Dataset entries:
[Start of Attachment]

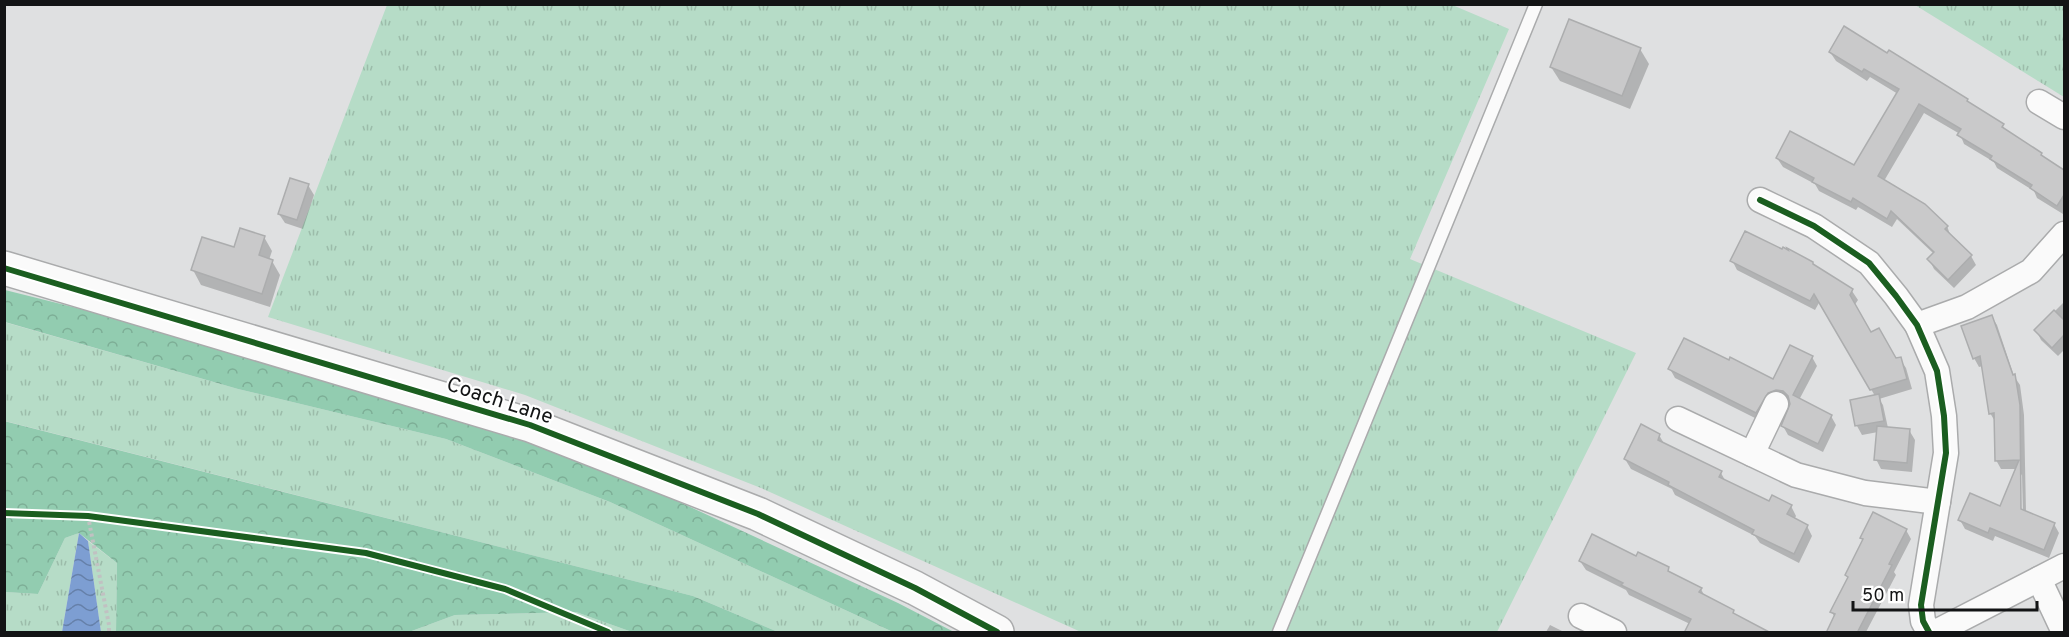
<svg xmlns="http://www.w3.org/2000/svg" width="2069" height="637" font-family="Overpass,sans-serif">
<style>
.grass{fill:url(#grass-tufts)}
.forest{fill:url(#forest-crowns)}
.water{fill:url(#water-waves)}
.shadow{fill:#0003;fill-rule:evenodd}
.building{fill:#c9c9ca;stroke:#acadae;stroke-width:1.5}
.lines{fill:none;stroke-linecap:round;stroke-linejoin:round}
.lane-casing{stroke:#aaabac;stroke-width:15}
.street-casing{stroke:#aaabac;stroke-width:27}
.secondary-casing{stroke:#aaabac;stroke-width:36}
.path{stroke:#c1c1c2;stroke-width:4;stroke-dasharray:3 3;stroke-linecap:butt}
.lane{stroke:#fafafa;stroke-width:12}
.street{stroke:#fafafa;stroke-width:24}
.secondary{stroke:#fafafa;stroke-width:33}
.cycleway-casing{stroke:#fff;stroke-width:10}
.cycleway{stroke:#1b5e20;stroke-width:6}
.labels{text-anchor:middle;stroke-width:4.5;stroke-linejoin:round;paint-order:stroke}
.street-label{font-size:21px;fill:#131415;stroke:#fff}
</style>
<defs>
<pattern id="grass-tufts" width="24" height="20" patternUnits="userSpaceOnUse" patternTransform="scale(1.5)"><rect width="24" height="20" fill="#b6dcc7"/><path d="M3 7l-1-3M5 7V3M7 7l1-3M15 17l-1-3M17 17v-4M19 17l1-3" fill="none" stroke="#9cbcaa"/></pattern>
<pattern id="forest-crowns" width="20" height="18" patternUnits="userSpaceOnUse" patternTransform="scale(1.5)"><rect width="20" height="18" fill="#92ccb0"/><path d="M2 6a3 3 0 1 1 6 0M12 15a3 3 0 1 1 6 0" fill="none" stroke="#7dae96"/></pattern>
<pattern id="water-waves" width="16" height="10" patternUnits="userSpaceOnUse" patternTransform="scale(1.5)"><rect width="16" height="10" fill="#7d9ed2"/><path d="M0 5q4-4 8 0t8 0" fill="none" stroke="#6580a9"/></pattern>
</defs>
<rect width="100%" height="100%" fill="#dfe0e1"/>
<g class="grass">
<path d="M1450,4L1509,29L1410,259L1636,353L1497,632H1081L761,488L525,395L268,317L387,5Z"/>
<path d="M1915,5H2064V97Z"/>
<path d="M4,322L238,389L446,439L610,502L893,632H778L693,596L5,421Z"/>
<path d="M79,533L62,632H5V592L38,594L65,538Z"/>
<path d="M88,541L117,563L116,632H101Z"/>
<path d="M576,612L632,632H409L455,615Z"/>
</g>
<g class="forest">
<path d="M5,290L201,339L452,414L647,487L898,603L954,632H893L610,502L446,439L238,389L5,322Z"/>
<path d="M4,421L693,596L778,632H632L576,612L455,615L409,632H116L117,563L79,533L65,538L38,594L5,592Z"/>
</g>
<path class="water" d="M79,533L88,541L101,632H62Z"/>
<g class="shadow">
<path d="M1640,49L1649,64L1630,109L1560,81L1551,67Z"/>
<path d="M1830,52L1888,55L1967,100L1970,105L2002,125L2007,132L2064,171L2063,214L2037,198L2034,191L1997,168L1994,162L1964,144L1960,134L1924,113L1884,181L1947,226L1951,237L1971,256L1976,265L1954,288L1934,269L1929,259L1934,254L1897,219L1892,227L1858,207L1856,210L1819,191L1815,184L1783,167L1777,158L1855,167L1898,94L1870,77L1867,81L1836,61Z"/>
<path d="M308,185L314,195L303,229L285,223L279,214Z"/>
<path d="M264,237L272,251L269,260L272,261L280,275L270,307L201,285L193,270Z"/>
<path d="M1732,260L1814,267L1852,291L1858,300L1854,306L1870,334L1895,360L1900,359L1906,368L1912,389L1879,399L1883,405L1888,428L1909,430L1915,440L1912,472L1881,469L1876,459L1878,432L1862,435L1857,426L1852,401L1875,396L1820,301L1815,310L1737,270Z"/>
<path d="M2064,302V350L2058,356L2041,340L2036,330Z"/>
<path d="M1991,316L1997,325L2014,376L2020,385L2024,415L2026,512L2054,524L2059,533L2049,558L1995,536L1993,541L1965,529L1960,520L2001,508L2017,469H2001L1996,460V423L1990,413L1983,366L1979,367L1974,358ZM2022,474L2023,516H2020L2019,479Z"/>
<path d="M1812,357L1817,366L1799,400L1831,416L1836,425L1823,452L1788,435L1783,426L1792,404L1789,400L1781,398L1761,421L1675,378L1670,369L1774,381Z"/>
<path d="M1659,435L1665,445L1721,473L1726,482L1769,503L1791,506L1796,516L1794,520L1807,526L1812,536L1799,563L1760,543L1755,536L1675,495L1672,489L1631,469L1625,459Z"/>
<path d="M1906,530L1911,539L1894,572L1896,575L1866,632H1827L1835,618L1832,612L1848,579L1846,575L1864,541L1862,538Z"/>
<path d="M1637,558L1668,569L1671,574L1701,589L1705,597L1733,611L1736,616L1690,624L1629,595L1626,590L1586,570L1580,561Z"/>
<path d="M1550,625L1564,632H1546Z"/>
</g>
<g class="building">
<path d="M1569,19L1641,48L1622,96L1550,67Z"/>
<path d="M1844,26L1887,53L1889,50L1968,99L1967,101L2004,124L2002,127L2042,153L2041,155L2064,170V195L2057,206L2030,188L2032,185L1990,159L1992,156L1957,135L1961,129L1919,104L1878,176L1925,204L1948,226L1945,229L1972,255L1948,280L1927,259L1934,252L1891,211L1887,219L1853,198L1851,202L1812,182L1814,178L1776,158L1790,131L1854,165L1899,89L1864,69L1862,72L1829,52Z"/>
<path d="M290,178L309,184L297,220L278,214Z"/>
<path d="M240,228L265,236L259,255L273,260L262,294L191,270L202,237L234,247Z"/>
<path d="M1745,231L1782,249L1783,247L1788,250L1787,248L1813,262V264L1853,289L1850,295L1871,332L1879,328L1896,358L1901,357L1907,379L1870,390L1814,294L1810,301L1730,261Z"/>
<path d="M2054,310L2064,320V335L2052,348L2034,330Z"/>
<path d="M1992,315L2013,375L2015,374L2020,405L2021,509L2055,523L2044,550L1990,528L1988,533L1958,520L1970,493L2000,506L2019,460L1995,461L1994,413L1989,414L1980,356L1973,359L1961,326Z"/>
<path d="M1684,338L1729,360L1730,357L1773,379L1790,345L1813,356L1793,395L1832,415L1818,444L1781,426L1790,404L1788,396L1783,391L1776,390L1768,393L1756,413L1668,369Z"/>
<path d="M1879,394L1884,421L1855,426L1850,400Z"/>
<path d="M1641,424L1660,434L1658,440L1722,471L1719,477L1769,501L1772,495L1792,505L1787,514L1808,525L1794,554L1752,534L1754,530L1668,485L1669,482L1624,459Z"/>
<path d="M1877,426L1910,429L1907,463L1874,460Z"/>
<path d="M1873,512L1907,529L1889,564L1892,565L1857,633H1826L1835,614L1830,612L1848,577L1845,575L1863,539L1860,538Z"/>
<path d="M1592,534L1636,556L1638,552L1669,567L1668,571L1702,588L1699,592L1734,610L1733,613L1771,633H1684L1691,619L1621,585L1623,583L1579,561Z"/>
</g>
<g class="lines">
<defs>
<path id="lane" d="M1279,632L1536,4"/>
<g id="street">
<path d="M2039,102L2064,117"/>
<path d="M1760,200L1814,226L1869,263L1896,296L1917,325L1937,371L1944,416L1946,453L1921,605L1923,621L1929,632"/>
<path d="M1917,325L1967,307L2031,271L2064,234"/>
<path d="M1678,419L1796,475L1865,493L1938,502"/>
<path d="M1752,454L1776,404"/>
<path d="M2039,579L2064,632"/>
<path d="M1581,616L1614,632"/>
<path d="M1936,632L2064,566"/>
</g>
<path id="secondary" d="M4,268L530,425L758,514L915,588L997,632"/>
</defs>
<use href="#lane" class="lane-casing"/>
<use href="#street" class="street-casing"/>
<use href="#secondary" class="secondary-casing"/>
<path class="path" d="M88,516L109,625V632"/>
<use href="#lane" class="lane"/>
<use href="#street" class="street"/>
<use href="#secondary" class="secondary"/>
<defs>
<g id="cycleway">
<path d="M1760,200L1814,226L1869,263L1896,296L1917,325L1937,371L1944,416L1946,453L1921,605L1923,621L1929,632"/>
<path d="M4,268L530,425L758,514L915,588L997,632"/>
<path d="M4,513L88,516L366,553L505,589L608,632"/>
</g>
</defs>
<use href="#cycleway" class="cycleway-casing"/>
<use href="#cycleway" class="cycleway"/>
</g>
<g class="labels">
<g class="street-label">
<text transform="translate(500 400) rotate(18)" y="7">Coach Lane</text>
</g>
</g>
<rect width="2069" height="637" fill="none" stroke="#131415" stroke-width="12"/>
<path d="M1853 601v9h184v-9" fill="none" stroke="#131415" stroke-width="3"/>
<text x="1862" y="601" font-size="18" fill="#131415" stroke="#ffffff" stroke-width="4.5" paint-order="stroke">50 m</text>
</svg>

[End of Attachment]

TASK STATEMENT: Check every line of the entries for the string "aaabac". Give only the number of lines that hold it.

TASK RESULT: 3